Gian-Carlo Rota

Gian-Carlo Rota

Rota in 1970.
Born (1932-04-27)April 27, 1932
Vigevano, Italy
Died April 18, 1999(1999-04-18) (aged 66)
Cambridge, Massachusetts, USA
Residence Italy, Ecuador, USA
Fields Mathematics, Philosophy
Institutions Massachusetts Institute of Technology
Los Alamos National Laboratory
[The Rockefeller University]]
Alma mater Princeton University
Yale University
Doctoral advisor Jacob T. Schwartz
Notable students
Notable awards Leroy P. Steele Prize (1988)

Gian-Carlo Rota (April 27, 1932 April 18, 1999) was an Italian-born American mathematician and philosopher.

Early life and education

Rota was born in Vigevano, Italy. His father, Giovanni, a prominent antifascist, was the brother of the mathematician Rosetta, who was the wife of the writer Ennio Flaiano.[1] Gian-Carlo's family left Italy when he was 13 years old, initially going to Switzerland.

Rota attended the Colegio Americano de Quito in Ecuador, and earned degrees at Princeton University and Yale University.

Career

Much of Rota's career was spent as a professor at the Massachusetts Institute of Technology (MIT), where he was and remains the only person ever to be appointed Professor of Applied Mathematics and Philosophy. Rota was also the Norbert Wiener Professor of Applied Mathematics.

In addition to his professorships at MIT, Rota held four honorary degrees, from the University of Strasbourg, France (1984); the University of L'Aquila, Italy (1990); the University of Bologna, Italy (1996); and Brooklyn Polytechnic University (1997). From 1966 until his untimely death in 1999, Rota was a consultant at Los Alamos National Laboratory, frequently visiting to lecture, discuss, and collaborate, notably with his friend Stanislaw Ulam. He was also a consultant for the Rand Corporation (1966–71) and for the Brookhaven National Laboratory (19691973). Rota was elected to the National Academy of Sciences in 1982, was vice president of the American Mathematical Society (AMS) from 1995–97, and was a member of numerous other mathematical and philosophical organizations.[2]

He taught a difficult but very popular course in probability. He also taught Applications of Calculus, differential equations, and Combinatorial Theory. His philosophy course in phenomenology was offered on Friday nights to keep the enrollment manageable. Among his many eccentricities, he would not teach without a can of Coca-Cola, and handed out prizes ranging from Hershey bars to pocket knives to students who asked questions in class or did well on tests.[3][4]

Rota began his career as a functional analyst, but switched to become a distinguished combinatorialist. His series of ten papers on the "Foundations of Combinatorics" in the 1960s is credited with making it a respectable branch of modern mathematics. He said that the one combinatorial idea he would like to be remembered for is the correspondence between combinatorial problems and problems of the location of the zeroes of polynomials.[5] He worked on the theory of incidence algebras (which generalize the 19th-century theory of Möbius inversion) and popularized their study among combinatorialists, set the umbral calculus on a rigorous foundation, unified the theory of Sheffer sequences and polynomial sequences of binomial type, and worked on fundamental problems in probability theory.
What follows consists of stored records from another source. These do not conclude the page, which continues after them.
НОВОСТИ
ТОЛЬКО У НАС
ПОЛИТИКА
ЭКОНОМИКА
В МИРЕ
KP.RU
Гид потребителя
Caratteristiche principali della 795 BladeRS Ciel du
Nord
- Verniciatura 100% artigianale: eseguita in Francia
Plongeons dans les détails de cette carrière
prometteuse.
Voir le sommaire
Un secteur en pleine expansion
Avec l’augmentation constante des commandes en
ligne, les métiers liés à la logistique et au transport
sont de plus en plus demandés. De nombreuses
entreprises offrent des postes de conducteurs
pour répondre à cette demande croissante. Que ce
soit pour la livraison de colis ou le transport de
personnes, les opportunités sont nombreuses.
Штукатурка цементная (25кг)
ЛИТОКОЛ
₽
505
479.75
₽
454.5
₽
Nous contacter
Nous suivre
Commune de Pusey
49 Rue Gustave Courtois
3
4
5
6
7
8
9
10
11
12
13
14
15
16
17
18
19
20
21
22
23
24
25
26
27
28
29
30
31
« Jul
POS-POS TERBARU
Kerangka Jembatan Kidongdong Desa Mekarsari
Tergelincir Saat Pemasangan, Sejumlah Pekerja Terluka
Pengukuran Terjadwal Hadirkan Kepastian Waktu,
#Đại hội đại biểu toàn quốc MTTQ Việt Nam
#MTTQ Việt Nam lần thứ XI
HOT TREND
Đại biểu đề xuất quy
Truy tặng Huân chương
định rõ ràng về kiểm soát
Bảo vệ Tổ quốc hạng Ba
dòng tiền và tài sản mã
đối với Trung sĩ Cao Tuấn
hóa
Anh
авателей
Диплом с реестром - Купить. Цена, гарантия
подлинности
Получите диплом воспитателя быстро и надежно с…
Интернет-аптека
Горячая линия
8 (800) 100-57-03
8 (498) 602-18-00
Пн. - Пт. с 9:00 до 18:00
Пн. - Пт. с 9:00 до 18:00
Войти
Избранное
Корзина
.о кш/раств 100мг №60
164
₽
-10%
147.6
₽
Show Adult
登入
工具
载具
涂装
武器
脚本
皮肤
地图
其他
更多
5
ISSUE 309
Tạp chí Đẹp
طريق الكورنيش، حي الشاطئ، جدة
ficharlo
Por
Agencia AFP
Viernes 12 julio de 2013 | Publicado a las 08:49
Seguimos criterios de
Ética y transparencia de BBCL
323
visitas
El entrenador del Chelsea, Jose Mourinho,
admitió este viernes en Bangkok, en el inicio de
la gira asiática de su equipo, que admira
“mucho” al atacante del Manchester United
His philosophical work was largely in the phenomenology of Edmund Husserl.

Death

Gian-Carlo Rota died, apparently in his sleep, at his home in Cambridge, Massachusetts. His death was discovered after he failed to arrive in Philadelphia for lectures he had planned to present beginning on Monday, April 19, 1999. The Middlesex County (Mass.) Medical Examiner ruled the cause of Rota's death as atherosclerotic cardiac disease.[2]

A reading room in MIT's Department of Mathematics is dedicated to Rota.